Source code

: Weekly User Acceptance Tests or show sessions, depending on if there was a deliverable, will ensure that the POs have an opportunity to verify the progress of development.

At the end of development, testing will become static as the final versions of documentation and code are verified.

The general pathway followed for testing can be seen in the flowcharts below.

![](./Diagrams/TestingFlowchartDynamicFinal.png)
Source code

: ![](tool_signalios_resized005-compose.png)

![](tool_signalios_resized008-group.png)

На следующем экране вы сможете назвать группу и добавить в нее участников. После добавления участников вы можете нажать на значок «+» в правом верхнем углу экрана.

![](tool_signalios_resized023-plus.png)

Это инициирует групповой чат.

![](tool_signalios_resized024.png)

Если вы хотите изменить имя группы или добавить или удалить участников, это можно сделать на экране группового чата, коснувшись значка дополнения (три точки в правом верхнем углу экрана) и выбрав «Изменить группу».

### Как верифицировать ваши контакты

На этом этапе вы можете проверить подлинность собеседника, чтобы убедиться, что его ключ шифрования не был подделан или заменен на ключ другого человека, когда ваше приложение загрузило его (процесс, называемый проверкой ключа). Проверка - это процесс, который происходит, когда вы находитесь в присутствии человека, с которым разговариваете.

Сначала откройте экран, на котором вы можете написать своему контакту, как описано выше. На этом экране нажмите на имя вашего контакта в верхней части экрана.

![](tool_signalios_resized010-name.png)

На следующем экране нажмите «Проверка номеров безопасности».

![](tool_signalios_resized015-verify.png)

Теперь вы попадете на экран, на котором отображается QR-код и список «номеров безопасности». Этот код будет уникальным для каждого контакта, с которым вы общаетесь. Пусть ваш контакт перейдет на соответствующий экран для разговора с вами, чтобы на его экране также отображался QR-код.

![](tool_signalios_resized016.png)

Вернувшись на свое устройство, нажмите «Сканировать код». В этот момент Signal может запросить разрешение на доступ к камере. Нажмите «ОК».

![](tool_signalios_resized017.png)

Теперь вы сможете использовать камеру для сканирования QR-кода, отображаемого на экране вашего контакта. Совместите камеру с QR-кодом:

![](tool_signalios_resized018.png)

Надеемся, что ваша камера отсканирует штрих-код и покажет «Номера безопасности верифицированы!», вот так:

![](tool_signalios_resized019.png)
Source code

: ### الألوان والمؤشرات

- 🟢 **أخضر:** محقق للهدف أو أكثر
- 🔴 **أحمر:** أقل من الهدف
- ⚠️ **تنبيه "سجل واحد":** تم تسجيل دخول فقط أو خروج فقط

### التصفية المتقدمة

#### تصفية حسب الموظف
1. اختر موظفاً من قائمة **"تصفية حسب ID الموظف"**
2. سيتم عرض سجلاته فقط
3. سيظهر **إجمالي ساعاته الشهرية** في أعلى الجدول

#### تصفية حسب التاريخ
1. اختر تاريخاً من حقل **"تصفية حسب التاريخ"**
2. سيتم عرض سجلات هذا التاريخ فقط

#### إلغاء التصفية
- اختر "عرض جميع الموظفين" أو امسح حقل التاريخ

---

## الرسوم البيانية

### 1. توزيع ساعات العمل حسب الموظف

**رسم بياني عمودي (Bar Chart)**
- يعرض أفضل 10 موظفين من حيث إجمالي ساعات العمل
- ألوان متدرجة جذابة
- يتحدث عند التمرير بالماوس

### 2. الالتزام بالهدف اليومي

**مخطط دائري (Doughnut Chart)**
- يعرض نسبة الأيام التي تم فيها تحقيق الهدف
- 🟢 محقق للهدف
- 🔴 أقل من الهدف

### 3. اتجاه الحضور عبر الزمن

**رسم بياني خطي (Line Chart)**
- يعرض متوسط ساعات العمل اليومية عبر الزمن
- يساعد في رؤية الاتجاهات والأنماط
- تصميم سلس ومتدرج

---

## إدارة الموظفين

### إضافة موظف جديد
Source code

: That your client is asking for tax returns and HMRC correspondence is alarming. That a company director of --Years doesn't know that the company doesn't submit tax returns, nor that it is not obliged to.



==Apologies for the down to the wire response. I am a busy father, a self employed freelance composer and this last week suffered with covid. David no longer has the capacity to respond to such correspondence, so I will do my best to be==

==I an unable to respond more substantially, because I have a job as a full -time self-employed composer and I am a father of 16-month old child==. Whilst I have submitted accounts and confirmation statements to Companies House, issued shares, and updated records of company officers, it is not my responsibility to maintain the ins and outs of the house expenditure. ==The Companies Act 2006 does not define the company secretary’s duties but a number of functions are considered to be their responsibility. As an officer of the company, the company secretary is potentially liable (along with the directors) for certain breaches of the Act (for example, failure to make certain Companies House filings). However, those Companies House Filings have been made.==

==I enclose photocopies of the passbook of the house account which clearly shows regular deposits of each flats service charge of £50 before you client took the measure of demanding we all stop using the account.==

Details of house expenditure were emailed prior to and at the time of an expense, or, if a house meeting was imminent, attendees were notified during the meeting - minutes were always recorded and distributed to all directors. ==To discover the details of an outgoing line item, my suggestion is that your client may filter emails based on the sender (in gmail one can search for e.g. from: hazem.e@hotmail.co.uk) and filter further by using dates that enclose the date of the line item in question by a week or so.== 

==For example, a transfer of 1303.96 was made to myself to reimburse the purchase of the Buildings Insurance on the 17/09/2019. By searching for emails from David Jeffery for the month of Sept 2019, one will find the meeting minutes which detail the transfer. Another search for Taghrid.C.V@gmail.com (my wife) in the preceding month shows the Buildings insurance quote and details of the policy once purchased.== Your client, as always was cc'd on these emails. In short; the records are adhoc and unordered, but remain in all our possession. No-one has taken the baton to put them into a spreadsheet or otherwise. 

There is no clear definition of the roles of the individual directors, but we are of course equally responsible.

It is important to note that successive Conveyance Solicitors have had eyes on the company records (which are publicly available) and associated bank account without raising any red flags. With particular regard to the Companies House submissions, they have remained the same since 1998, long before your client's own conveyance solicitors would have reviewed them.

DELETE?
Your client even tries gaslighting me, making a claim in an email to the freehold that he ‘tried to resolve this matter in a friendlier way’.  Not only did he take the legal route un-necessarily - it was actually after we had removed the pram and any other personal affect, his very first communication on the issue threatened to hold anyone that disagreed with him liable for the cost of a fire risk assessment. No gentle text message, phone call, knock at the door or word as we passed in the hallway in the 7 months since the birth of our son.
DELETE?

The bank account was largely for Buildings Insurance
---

· · · · ·

REQUIRED ACTION: Print out each record above exactly, with nothing omitted.

OUTPUT BELOW:
Source code

: Weekly User Acceptance Tests or show sessions, depending on if there was a deliverable, will ensure that the POs have an opportunity to verify the progress of development.

At the end of development, testing will become static as the final versions of documentation and code are verified.

The general pathway followed for testing can be seen in the flowcharts below.

![](./Diagrams/TestingFlowchartDynamicFinal.png)
Source code

: ![](tool_signalios_resized005-compose.png)

![](tool_signalios_resized008-group.png)

На следующем экране вы сможете назвать группу и добавить в нее участников. После добавления участников вы можете нажать на значок «+» в правом верхнем углу экрана.

![](tool_signalios_resized023-plus.png)

Это инициирует групповой чат.

![](tool_signalios_resized024.png)

Если вы хотите изменить имя группы или добавить или удалить участников, это можно сделать на экране группового чата, коснувшись значка дополнения (три точки в правом верхнем углу экрана) и выбрав «Изменить группу».

### Как верифицировать ваши контакты

На этом этапе вы можете проверить подлинность собеседника, чтобы убедиться, что его ключ шифрования не был подделан или заменен на ключ другого человека, когда ваше приложение загрузило его (процесс, называемый проверкой ключа). Проверка - это процесс, который происходит, когда вы находитесь в присутствии человека, с которым разговариваете.

Сначала откройте экран, на котором вы можете написать своему контакту, как описано выше. На этом экране нажмите на имя вашего контакта в верхней части экрана.

![](tool_signalios_resized010-name.png)

На следующем экране нажмите «Проверка номеров безопасности».

![](tool_signalios_resized015-verify.png)

Теперь вы попадете на экран, на котором отображается QR-код и список «номеров безопасности». Этот код будет уникальным для каждого контакта, с которым вы общаетесь. Пусть ваш контакт перейдет на соответствующий экран для разговора с вами, чтобы на его экране также отображался QR-код.

![](tool_signalios_resized016.png)

Вернувшись на свое устройство, нажмите «Сканировать код». В этот момент Signal может запросить разрешение на доступ к камере. Нажмите «ОК».

![](tool_signalios_resized017.png)

Теперь вы сможете использовать камеру для сканирования QR-кода, отображаемого на экране вашего контакта. Совместите камеру с QR-кодом:

![](tool_signalios_resized018.png)

Надеемся, что ваша камера отсканирует штрих-код и покажет «Номера безопасности верифицированы!», вот так:

![](tool_signalios_resized019.png)
Source code

: ### الألوان والمؤشرات

- 🟢 **أخضر:** محقق للهدف أو أكثر
- 🔴 **أحمر:** أقل من الهدف
- ⚠️ **تنبيه "سجل واحد":** تم تسجيل دخول فقط أو خروج فقط

### التصفية المتقدمة

#### تصفية حسب الموظف
1. اختر موظفاً من قائمة **"تصفية حسب ID الموظف"**
2. سيتم عرض سجلاته فقط
3. سيظهر **إجمالي ساعاته الشهرية** في أعلى الجدول

#### تصفية حسب التاريخ
1. اختر تاريخاً من حقل **"تصفية حسب التاريخ"**
2. سيتم عرض سجلات هذا التاريخ فقط

#### إلغاء التصفية
- اختر "عرض جميع الموظفين" أو امسح حقل التاريخ

---

## الرسوم البيانية

### 1. توزيع ساعات العمل حسب الموظف

**رسم بياني عمودي (Bar Chart)**
- يعرض أفضل 10 موظفين من حيث إجمالي ساعات العمل
- ألوان متدرجة جذابة
- يتحدث عند التمرير بالماوس

### 2. الالتزام بالهدف اليومي

**مخطط دائري (Doughnut Chart)**
- يعرض نسبة الأيام التي تم فيها تحقيق الهدف
- 🟢 محقق للهدف
- 🔴 أقل من الهدف

### 3. اتجاه الحضور عبر الزمن

**رسم بياني خطي (Line Chart)**
- يعرض متوسط ساعات العمل اليومية عبر الزمن
- يساعد في رؤية الاتجاهات والأنماط
- تصميم سلس ومتدرج

---

## إدارة الموظفين

### إضافة موظف جديد
Source code

: That your client is asking for tax returns and HMRC correspondence is alarming. That a company director of --Years doesn't know that the company doesn't submit tax returns, nor that it is not obliged to.



==Apologies for the down to the wire response. I am a busy father, a self employed freelance composer and this last week suffered with covid. David no longer has the capacity to respond to such correspondence, so I will do my best to be==

==I an unable to respond more substantially, because I have a job as a full -time self-employed composer and I am a father of 16-month old child==. Whilst I have submitted accounts and confirmation statements to Companies House, issued shares, and updated records of company officers, it is not my responsibility to maintain the ins and outs of the house expenditure. ==The Companies Act 2006 does not define the company secretary’s duties but a number of functions are considered to be their responsibility. As an officer of the company, the company secretary is potentially liable (along with the directors) for certain breaches of the Act (for example, failure to make certain Companies House filings). However, those Companies House Filings have been made.==

==I enclose photocopies of the passbook of the house account which clearly shows regular deposits of each flats service charge of £50 before you client took the measure of demanding we all stop using the account.==

Details of house expenditure were emailed prior to and at the time of an expense, or, if a house meeting was imminent, attendees were notified during the meeting - minutes were always recorded and distributed to all directors. ==To discover the details of an outgoing line item, my suggestion is that your client may filter emails based on the sender (in gmail one can search for e.g. from: hazem.e@hotmail.co.uk) and filter further by using dates that enclose the date of the line item in question by a week or so.== 

==For example, a transfer of 1303.96 was made to myself to reimburse the purchase of the Buildings Insurance on the 17/09/2019. By searching for emails from David Jeffery for the month of Sept 2019, one will find the meeting minutes which detail the transfer. Another search for Taghrid.C.V@gmail.com (my wife) in the preceding month shows the Buildings insurance quote and details of the policy once purchased.== Your client, as always was cc'd on these emails. In short; the records are adhoc and unordered, but remain in all our possession. No-one has taken the baton to put them into a spreadsheet or otherwise. 

There is no clear definition of the roles of the individual directors, but we are of course equally responsible.

It is important to note that successive Conveyance Solicitors have had eyes on the company records (which are publicly available) and associated bank account without raising any red flags. With particular regard to the Companies House submissions, they have remained the same since 1998, long before your client's own conveyance solicitors would have reviewed them.

DELETE?
Your client even tries gaslighting me, making a claim in an email to the freehold that he ‘tried to resolve this matter in a friendlier way’.  Not only did he take the legal route un-necessarily - it was actually after we had removed the pram and any other personal affect, his very first communication on the issue threatened to hold anyone that disagreed with him liable for the cost of a fire risk assessment. No gentle text message, phone call, knock at the door or word as we passed in the hallway in the 7 months since the birth of our son.
DELETE?

The bank account was largely for Buildings Insurance
---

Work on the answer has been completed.